===== Source records =====

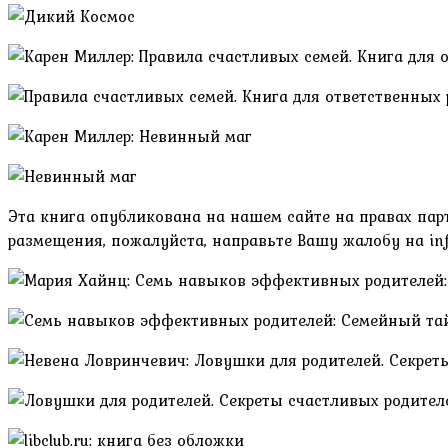
Эта книга опубликована на нашем сайте на правах парт
размещения, пожалуйста, направьте Вашу жалобу на inf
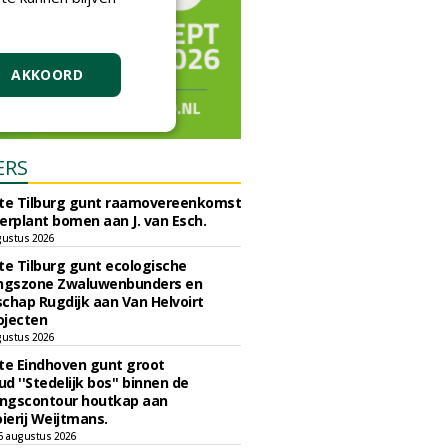
AKKOORD
ERS
e Tilburg gunt raamovereenkomst
erplant bomen aan J. van Esch.
gustus 2026
e Tilburg gunt ecologische
ingszone Zwaluwenbunders en
chap Rugdijk aan Van Helvoirt
ojecten
gustus 2026
e Eindhoven gunt groot
d ''Stedelijk bos'' binnen de
ngscontour houtkap aan
erij Weijtmans.
6 augustus 2026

=====

• _Your goal_: This task asks for the data above repeated exactly, without a single picture.

• _Solved problem_:
Эта книга опубликована на нашем сайте на правах парт
размещения, пожалуйста, направьте Вашу жалобу на inf
AKKOORD
ERS
e Tilburg gunt raamovereenkomst
erplant bomen aan J. van Esch.
gustus 2026
e Tilburg gunt ecologische
ingszone Zwaluwenbunders en
chap Rugdijk aan Van Helvoirt
ojecten
gustus 2026
e Eindhoven gunt groot
d ''Stedelijk bos'' binnen de
ngscontour houtkap aan
erij Weijtmans.
6 augustus 2026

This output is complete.